Recently asked / exam angle
- "Young man, low back pain worse in the morning, improves with exercise, reduced chest expansion, bilateral sacroiliitis" → ankylosing spondylitis. Next best/early investigation when x-ray normal → MRI SI joints.
- "Most common extra-articular manifestation of AS" → acute anterior uveitis.
- Schober's test description and the >5 cm normal increase cut-off is directly asked.
- "Pencil-in-cup deformity / DIP joint arthritis with nail pitting" → psoriatic arthritis.

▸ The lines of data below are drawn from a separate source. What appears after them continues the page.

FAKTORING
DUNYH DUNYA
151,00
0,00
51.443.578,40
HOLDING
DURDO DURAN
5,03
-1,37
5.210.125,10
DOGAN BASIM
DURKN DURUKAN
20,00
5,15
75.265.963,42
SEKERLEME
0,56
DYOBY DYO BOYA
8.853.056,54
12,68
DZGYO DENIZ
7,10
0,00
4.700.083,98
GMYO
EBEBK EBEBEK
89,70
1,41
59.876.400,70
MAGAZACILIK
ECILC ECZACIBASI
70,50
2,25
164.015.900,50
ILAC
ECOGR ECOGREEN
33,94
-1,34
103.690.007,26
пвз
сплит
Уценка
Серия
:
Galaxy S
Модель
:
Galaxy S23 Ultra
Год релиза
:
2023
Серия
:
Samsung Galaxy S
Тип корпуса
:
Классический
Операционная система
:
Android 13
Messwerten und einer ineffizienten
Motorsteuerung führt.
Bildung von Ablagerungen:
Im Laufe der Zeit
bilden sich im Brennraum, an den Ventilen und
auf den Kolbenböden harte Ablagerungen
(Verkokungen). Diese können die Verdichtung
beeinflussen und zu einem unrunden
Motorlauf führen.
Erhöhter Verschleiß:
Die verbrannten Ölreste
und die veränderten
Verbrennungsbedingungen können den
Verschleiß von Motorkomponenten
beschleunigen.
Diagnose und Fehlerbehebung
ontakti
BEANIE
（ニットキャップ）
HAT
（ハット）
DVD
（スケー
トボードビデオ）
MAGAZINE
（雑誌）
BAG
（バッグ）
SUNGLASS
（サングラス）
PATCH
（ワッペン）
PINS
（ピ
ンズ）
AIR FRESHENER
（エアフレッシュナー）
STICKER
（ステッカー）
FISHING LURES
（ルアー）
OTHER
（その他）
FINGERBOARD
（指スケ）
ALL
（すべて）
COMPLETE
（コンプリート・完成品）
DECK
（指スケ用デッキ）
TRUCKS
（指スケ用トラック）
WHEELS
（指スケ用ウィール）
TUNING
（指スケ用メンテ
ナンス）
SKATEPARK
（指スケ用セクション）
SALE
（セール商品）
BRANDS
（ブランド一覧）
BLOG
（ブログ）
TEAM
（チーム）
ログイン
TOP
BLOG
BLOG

- "Arthritis + urethritis + conjunctivitis after dysentery" → reactive arthritis; remember keratoderma blennorrhagicum and circinate balanitis, and that the joint fluid is sterile.
- "Which DMARD is ineffective in axial AS?" → methotrexate / sulfasalazine (axial disease needs biologics).
- "Skin lesion in reactive arthritis resembling pustular psoriasis on soles" → keratoderma blennorrhagicum.
- DISH vs AS differentiation (SI joint sparing + disc space preserved) is a recurring image-based item.
- "Cardiac lesion in AS" → aortic regurgitation and conduction block.
- HLA-B27 highest positivity → ankylosing spondylitis (>90%).
Rapid revision
- SpA = seronegative (RF/anti-CCP negative), HLA-B27 associated, axial + enthesitis, lower-limb asymmetric oligoarthritis.
- Enthesitis is the unifying lesion (vs synovitis in RA).
- AS: young man, bilateral symmetric sacroiliitis, inflammatory back pain improving with exercise.
- Schober's test increase <5 cm = restricted lumbar flexion; chest expansion <2.5 cm abnormal.
- MRI SI joint (STIR, marrow oedema) = earliest/non-radiographic detection; bamboo spine = late.
- Anterior uveitis = most common extra-articular feature of AS; AR is the classic cardiac lesion.
- Axial disease needs NSAIDs → anti-TNF / anti-IL-17; methotrexate/sulfasalazine work only on peripheral joints.
- PsA → DIP joints, pencil-in-cup, nail pitting, dactylitis; sacroiliitis is asymmetric.
- Reactive arthritis → Reiter triad (urethritis + conjunctivitis + arthritis), sterile joint, keratoderma blennorrhagicum, circinate balanitis.
- Enteropathic: type 1 peripheral follows gut activity; axial/type 2 independent; anti-TNF treats both bowel & joint.
- Syndesmophytes (vertical, marginal) in AS; osteophytes (horizontal) in OA; DISH = flowing ossification with preserved SI joints.
- Fused (bamboo) spine fractures with minor trauma → high risk of cord injury — treat as emergency.